● **Record excerpts**:
>>>

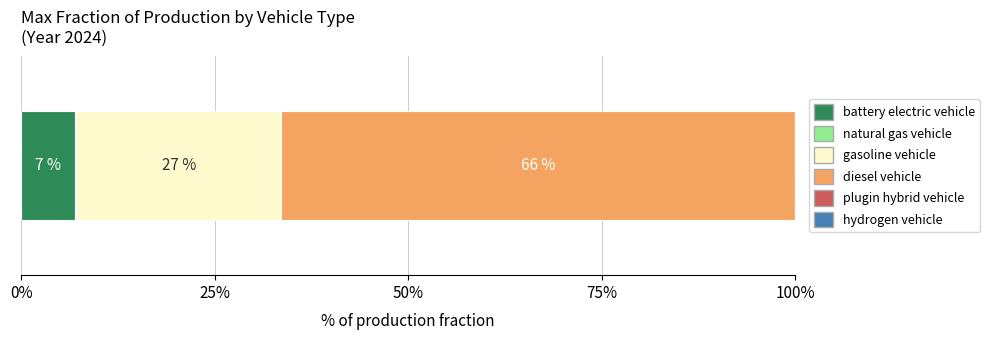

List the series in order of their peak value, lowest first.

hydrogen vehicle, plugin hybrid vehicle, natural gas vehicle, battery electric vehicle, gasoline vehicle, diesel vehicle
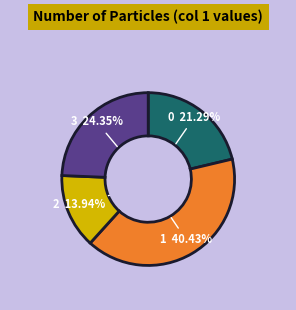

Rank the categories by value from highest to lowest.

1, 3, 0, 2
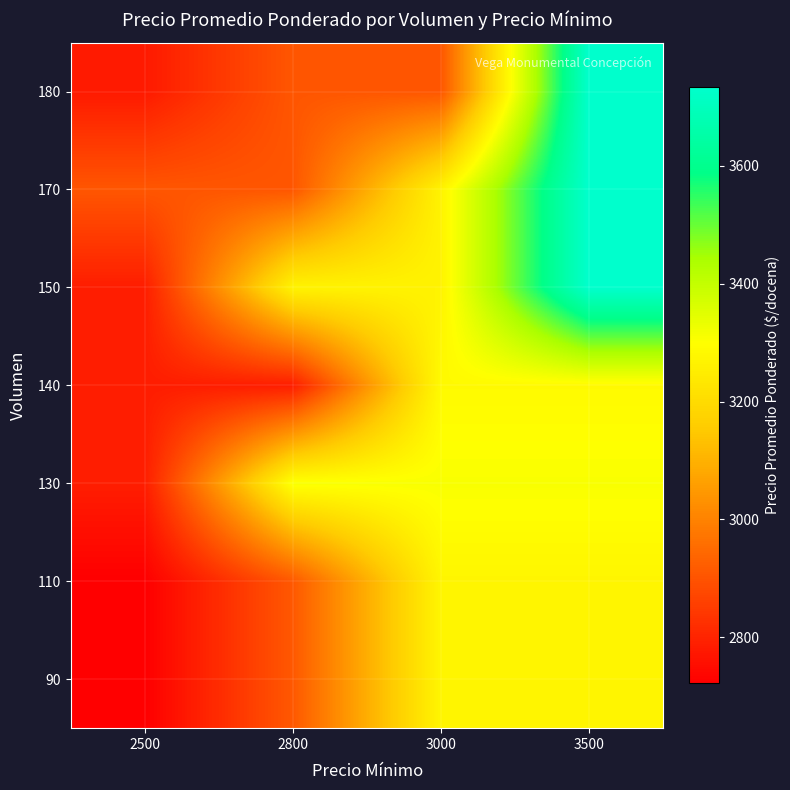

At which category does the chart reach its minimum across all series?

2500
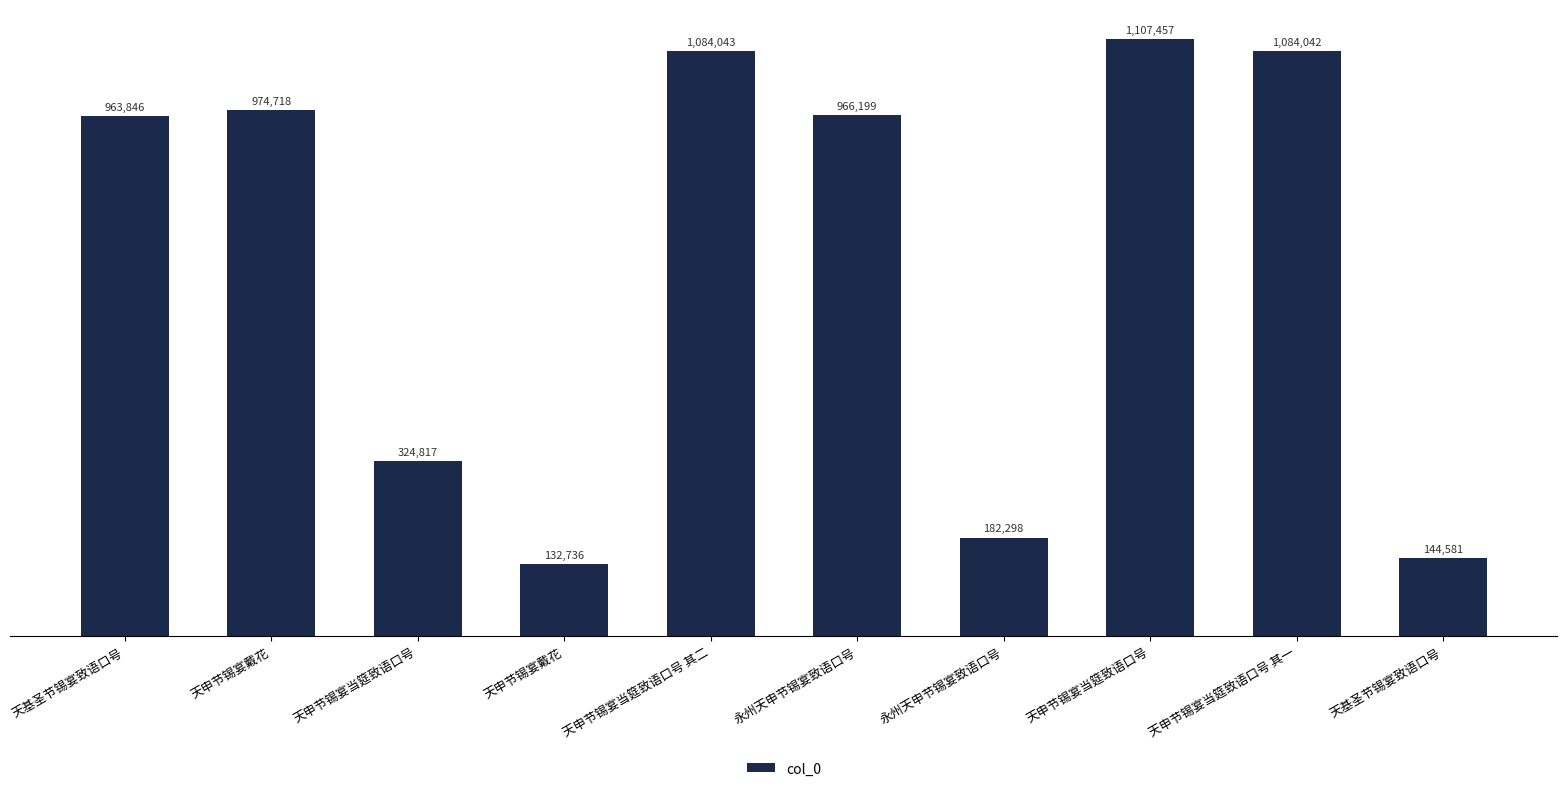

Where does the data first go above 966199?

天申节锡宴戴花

<<<
>>>

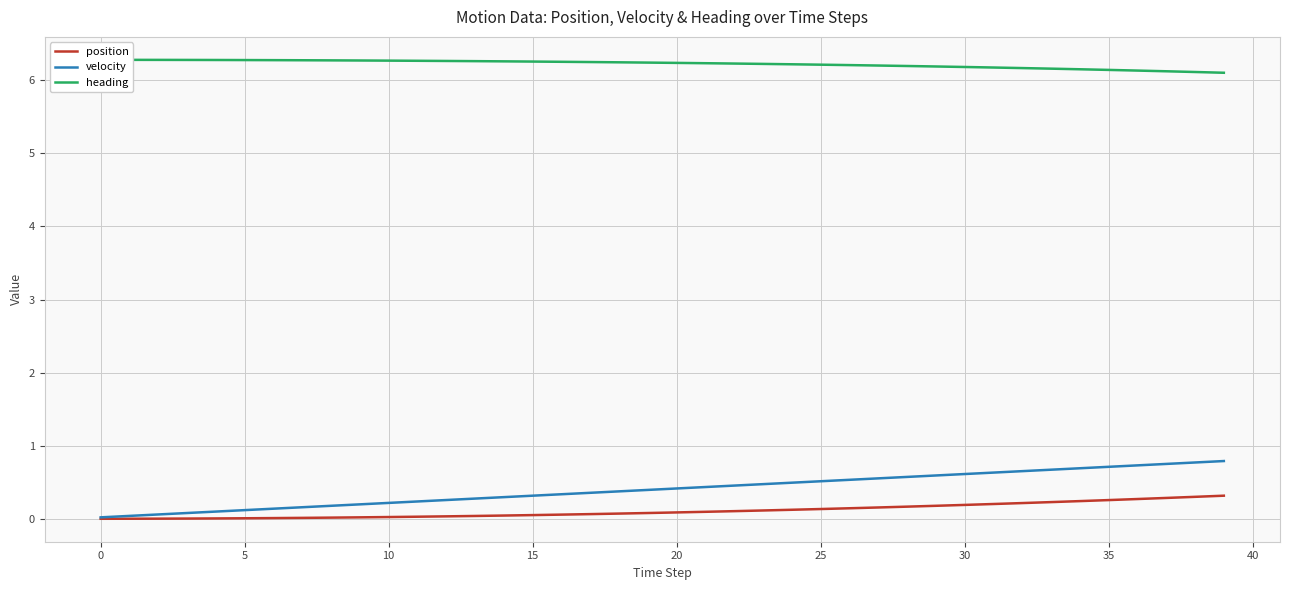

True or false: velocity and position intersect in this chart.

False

<<<

● **Work item**: Locate every line in the data above that contains the string "series" and copy each one.

● **Task solution**:
List the series in order of their peak value, lowest first.
At which category does the chart reach its minimum across all series?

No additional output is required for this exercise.